18. This case will also apply to the raw material lying in stock of the appellant on 15-6-1965 as well as the raw material used in the fans on which work was in progress on the said date because the stage or event at which the sales tax was payable had already passed.
19. We may also refer to the judgment of this Court in Commissioner of Income-tax, East Pakistan v. Messrs Ayurvedic Pharmacy (Dacca) Ltd. and others P L D 1970 SC 93, in which the provisions of section 3(1) of the Sales Tax Act as well as the question of exemption alongwith another question of turn-over came up for consideration. In this case it was observed by Abdus Sattar, J., Hamoodur Rahman, C.J. and M.R. Khan, J. agreeing - as follows:--
"Once some goods have been exempted under section 7, they go out of the purview of the Act and their gross takings cannot be taken into account for any of the purposes of the Act in the absence of express words permitting the same."

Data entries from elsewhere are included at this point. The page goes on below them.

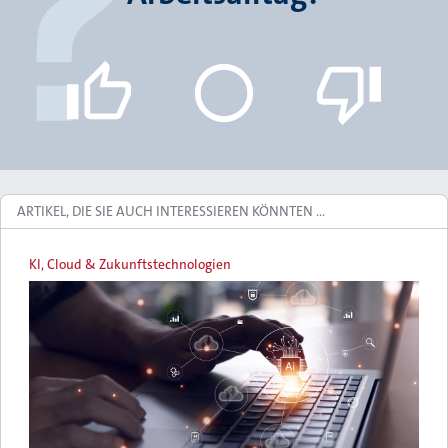
ARTIKEL, DIE SIE AUCH INTERESSIEREN KÖNNTEN …
KI, Cloud & Zukunftstechnologien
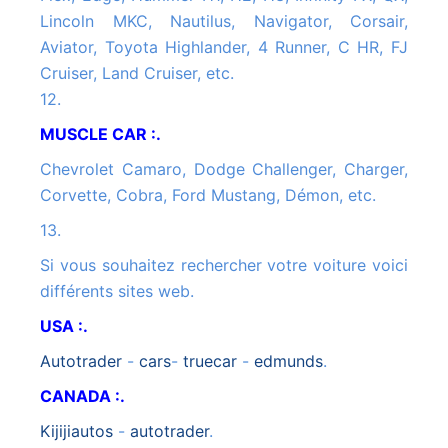
Lincoln MKC, Nautilus, Navigator, Corsair,
Aviator, Toyota Highlander, 4 Runner, C HR, FJ
Cruiser, Land Cruiser, etc.
12.
MUSCLE CAR :.
Chevrolet Camaro, Dodge Challenger, Charger,
Corvette, Cobra, Ford Mustang, Démon, etc.
13.
Si vous souhaitez rechercher votre voiture voici
différents sites web.
USA :.
autotrader
-
cars
-
truecar
-
edmunds
.
CANADA :.
kijijiautos
-
autotrader
.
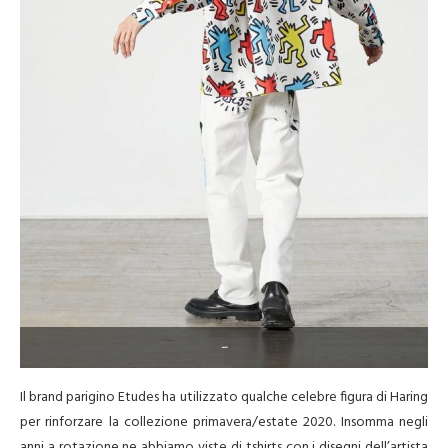
–
Il brand parigino Etudes ha utilizzato qualche celebre figura di Haring
per rinforzare la collezione primavera/estate 2020. Insomma negli
anni a rotazione ne abbiamo viste di tshirts con i disegni dell’artista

20. It may be of advantage if we here recall the following observation of Rowlett, J., in the case of The Cape Brandy Syndicate v. The Commissioner of Inland Revenue 12 Tax Cases 358:
"That in taxation you have to look simply at what is clearly said. There is no room for any intendment; there is no equity about a tax: there is no presumption as to tax; you read nothing in; you imply nothing, but you look fairly at what is said and at what is said clearly and that is the tax."
21. Therefore, for all these reasons, we set aside the impugned judgment and opinion of the High Court so far as it answers the question No.l and we answer it in the negative but so far as it answers the questions Nos.2, 3 and 4 in the High Court. However, in the circumstances of the cases, we leave the parties to bear their own costs.